RESULTS: Improvements in survival outcomes were estimated for niraparib+AAP versus placebo+AAP: unadjusted median OS was 30.4 months versus 28.6 months, respectively (HR: 0.79; 95 % confidence interval [CI]: 0.55, 1.12; p = 0.183). Following IPTW, median OS increased to 34.1 months with niraparib+AAP versus a decrease to 27.4 with placebo (HR: 0.65; 95 % CI: 0.46, 0.93; p = 0.017). Similar improvements were observed for other time-to-event endpoints.
CONCLUSIONS: IPTW adjustment provided a more precise estimate of the clinical benefit of niraparib+AAP versus placebo+AAP in patients with BRCA1/2-altered mCRPC. Results were consistent with the pre-specified MVA, and further demonstrated the value of adjusting for baseline imbalances, particularly in smaller studies.
BACKGROUND: NCT03748641 (MAGNITUDE).
摘要:
背景:MAGNITUDE(NCT03748641)在BRCA1/2改变的转移性去势抵抗性前列腺癌(mCRPC)患者中,尼拉帕尼布联合醋酸阿比特龙联合强的松(AAP)与安慰剂联合AAP相比,显示出良好的预后。两组之间报告了预后变量的不平衡,这影响了尼拉帕尼+AAP用于医疗保健系统的临床效益和成本效益的估计。预先指定的多变量分析(MVA)表明尼拉帕尼+AAP改善了总生存期(OS)。这里,我们使用治疗加权逆概率(IPTW)模型来校正协变量失衡并评估事件发生时间结局.
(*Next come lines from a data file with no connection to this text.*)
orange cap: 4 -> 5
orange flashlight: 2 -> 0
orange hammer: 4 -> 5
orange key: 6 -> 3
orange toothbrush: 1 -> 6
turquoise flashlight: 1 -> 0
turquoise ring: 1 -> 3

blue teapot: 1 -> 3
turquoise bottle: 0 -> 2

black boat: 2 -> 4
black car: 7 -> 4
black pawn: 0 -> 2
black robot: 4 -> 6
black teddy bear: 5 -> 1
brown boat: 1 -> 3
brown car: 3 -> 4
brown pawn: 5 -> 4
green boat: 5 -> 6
方法:使用MAGNITUDE中BRCA1/2改变的mCRPC患者(N=225)的数据,对事件发生时间结局进行IPTW分析。患者接受尼拉帕尼+AAP或安慰剂+AAP。操作系统,放射学无进展生存期,到症状进展的时间,评估了细胞毒性化疗开始的时间和前列腺特异性抗原进展的时间.为每个终点生成加权Kaplan-Meier曲线,和调整后的风险比(HR)从加权Cox模型获得。
结果:估计尼拉帕尼+AAP与安慰剂+AAP的生存结局改善:未校正的中位OS为30.4个月与28.6个月,分别(HR:0.79;95%置信区间[CI]:0.55,1.12;p=0.183)。在IPTW之后,尼拉帕利+AAP组的中位OS增加至34.1个月,而安慰剂组的中位OS降低至27.4个月(HR:0.65;95%CI:0.46,0.93;p=0.017).对于其他时间至事件终点观察到类似的改善。
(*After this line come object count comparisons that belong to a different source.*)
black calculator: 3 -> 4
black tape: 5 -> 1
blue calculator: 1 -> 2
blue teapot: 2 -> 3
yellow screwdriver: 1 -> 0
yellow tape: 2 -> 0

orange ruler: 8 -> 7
结论:IPTW调整对尼拉帕尼+AAP与安慰剂+AAP在BRCA1/2改变的mCRPC患者中的临床益处提供了更精确的估计。结果与预先指定的MVA一致,并进一步证明了调整基线不平衡的价值,特别是在较小的研究中。
背景:NCT03748641(MAGNITUDE)。
方法:使用MAGNITUDE中BRCA1/2改变的mCRPC患者(N=225)的数据,对事件发生时间结局进行IPTW分析。患者接受尼拉帕尼+AAP或安慰剂+AAP。操作系统,放射学无进展生存期,到症状进展的时间,评估了细胞毒性化疗开始的时间和前列腺特异性抗原进展的时间.为每个终点生成加权Kaplan-Meier曲线,和调整后的风险比(HR)从加权Cox模型获得。
结果:估计尼拉帕尼+AAP与安慰剂+AAP的生存结局改善:未校正的中位OS为30.4个月与28.6个月,分别(HR:0.79;95%置信区间[CI]:0.55,1.12;p=0.183)。在IPTW之后,尼拉帕利+AAP组的中位OS增加至34.1个月,而安慰剂组的中位OS降低至27.4个月(HR:0.65;95%CI:0.46,0.93;p=0.017).对于其他时间至事件终点观察到类似的改善。
结论:IPTW调整对尼拉帕尼+AAP与安慰剂+AAP在BRCA1/2改变的mCRPC患者中的临床益处提供了更精确的估计。结果与预先指定的MVA一致,并进一步证明了调整基线不平衡的价值,特别是在较小的研究中。
背景:NCT03748641(MAGNITUDE)。